Could just plaster over it and turn it into a curved wall. That way at least don't lose the pantry space while not having the odd box sticking out of wall. 
Is it a kitchen the other side or living space? Could it have been a recess for a enclosed fire that was removed or never added.

----------


## Marc

You could call the police and say you believe there is a dead person inside and so they will remove it for you  :2thumbsup:

----------


## r3nov8or

If you box it out 'square', it'll be even more intrusive, cutting out sight lines and walking 'paths'

----------


## toooldforthis

why not just cut oy down to size?
say 1.8m high, or the pantry height.
that will make it look less instrusive.
if you cut it down to floor level you will have to deal with _making the floor good_ as well   

> He reckons that clinker is coming back in.  As if!

  no, he's right.
I like architecture from lots of different eras, inc retro, but sometimes people confuse nostalgia for bygone eras w good design.
you never know, one day everyone might be painting everything w mission brown. 
oh, btw,   

> we are sheeting over the racked ceilings to modernise.
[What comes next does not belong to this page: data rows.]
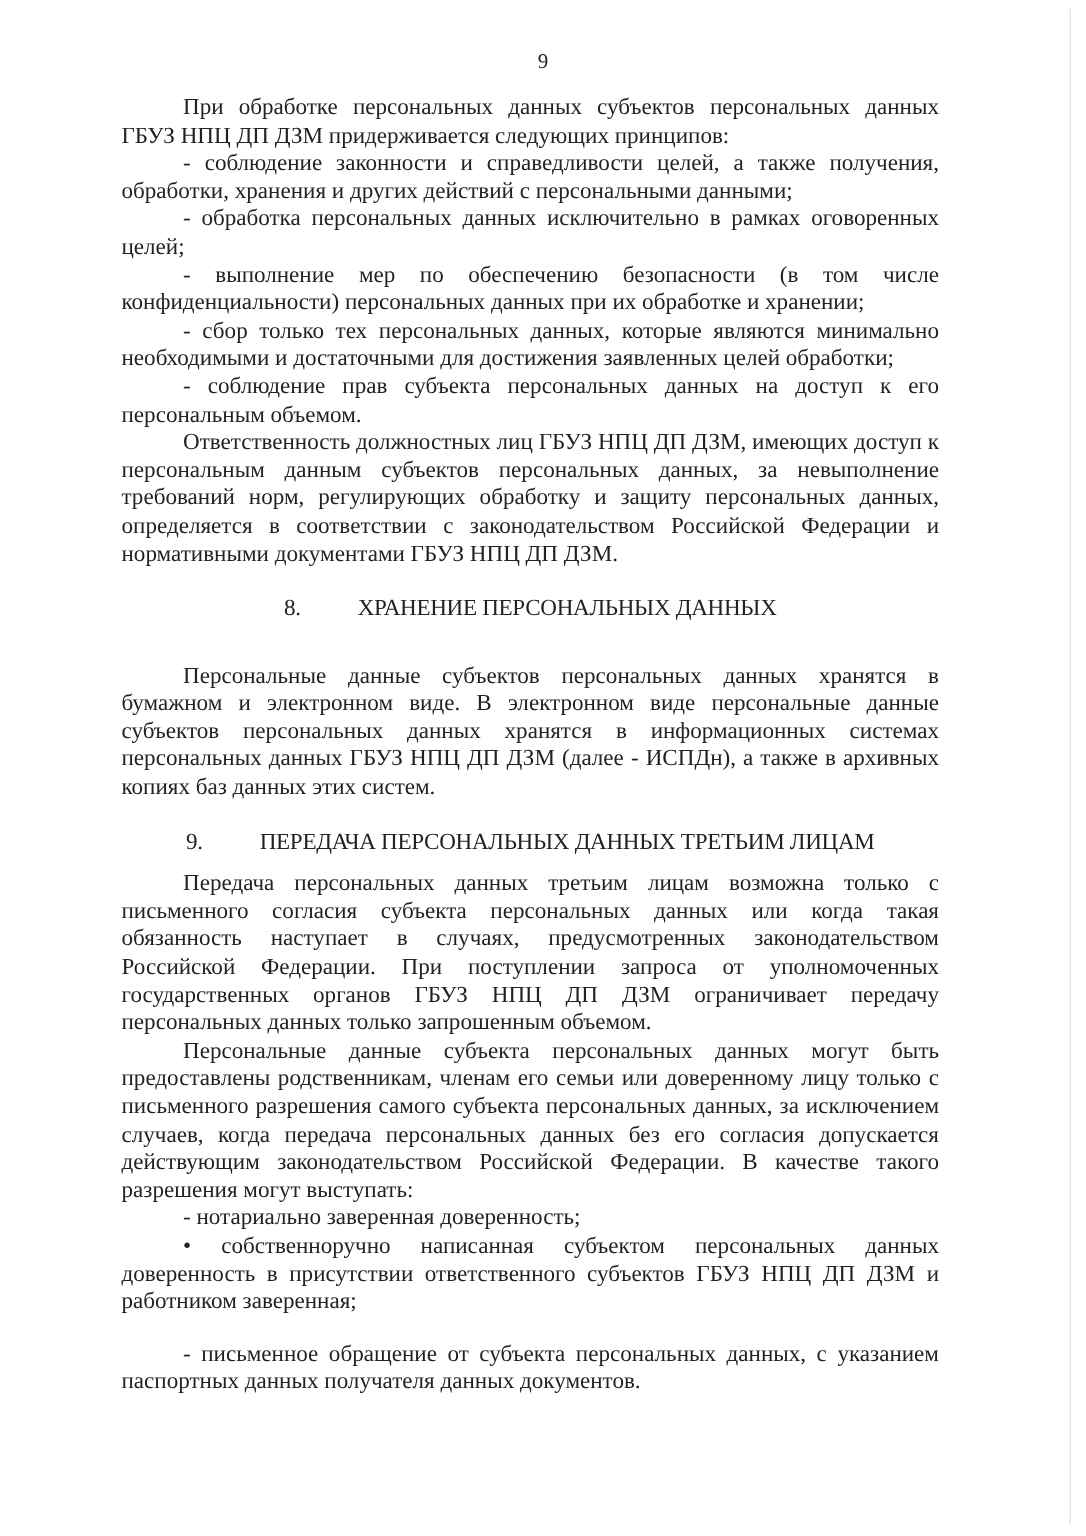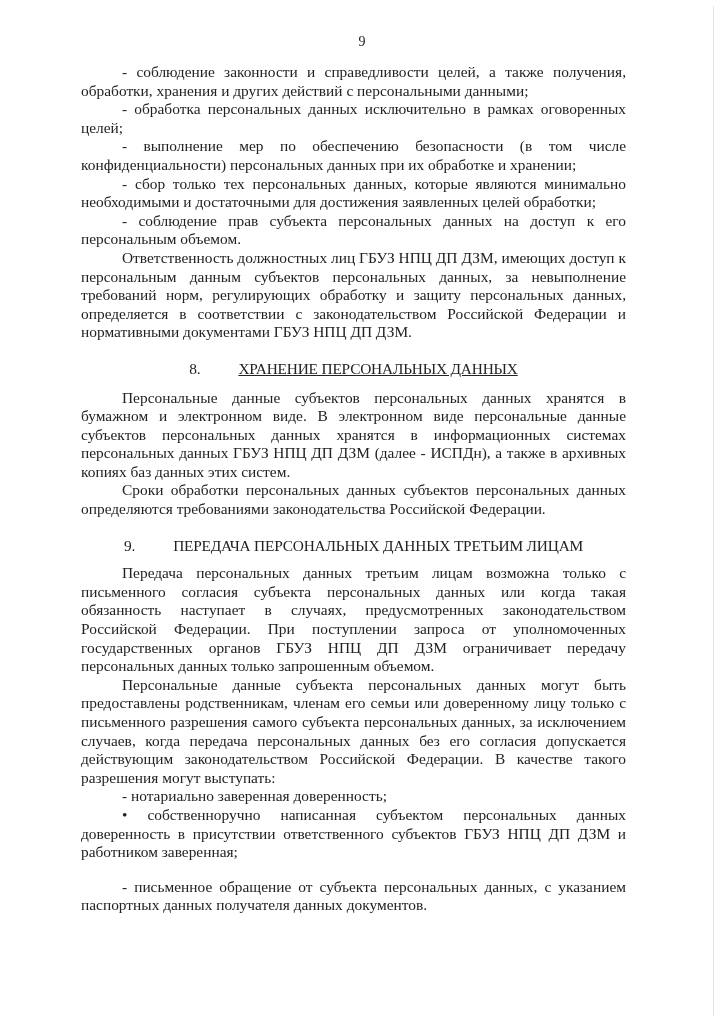--- a/index.html
+++ b/index.html
@@ -26,6 +26,7 @@
 <div class="page-num">9</div>
 
 <div class="content">
+  <p>При обработке персональных данных субъектов персональных данных ГБУЗ НПЦ ДП ДЗМ придерживается следующих принципов:</p>
   <p class="bul">- соблюдение законности и справедливости целей, а также получения, обработки, хранения и других действий с персональными данными;</p>
   <p class="bul">- обработка персональных данных исключительно в рамках оговоренных целей;</p>
   <p class="bul">- выполнение мер по обеспечению безопасности (в том числе конфиденциальности) персональных данных при их обработке и хранении;</p>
  is a definite no-no w the retro police,

----------


## Marc

I think you should demolish the top down to one meter high and build a spa inside it  :Smilie:

----------


## Moondog55

> You could call the police and say you believe there is a dead person inside and so they will remove it for you

  Make a suspicious pile in the garden too and get the vegie garden dug at the same time?

----------


## Uncle Bob

Chip it down to say 10 courses and build a bar into it   :Cheers2:

----------


## Moondog55

:2thumbsup:

----------


## commodorenut

Bar & spa are the 2 best suggestions in the entire thread!

----------


## toooldforthis

> Bar & spa are the 2 best suggestions in the entire thread!

  if you want a spa or bar in the kitchen.  

> The pantry is in the bottom section

----------


## Marc

Well ... I cook naked so what's the diff ?  :Rofl5:

----------


## commodorenut

Just watch the snags on the barbie Marc.....

----------


## autogenous

Batten it. Clad it with the same cladding int he room.

----------


## Moondog55

Wondering how this went??

----------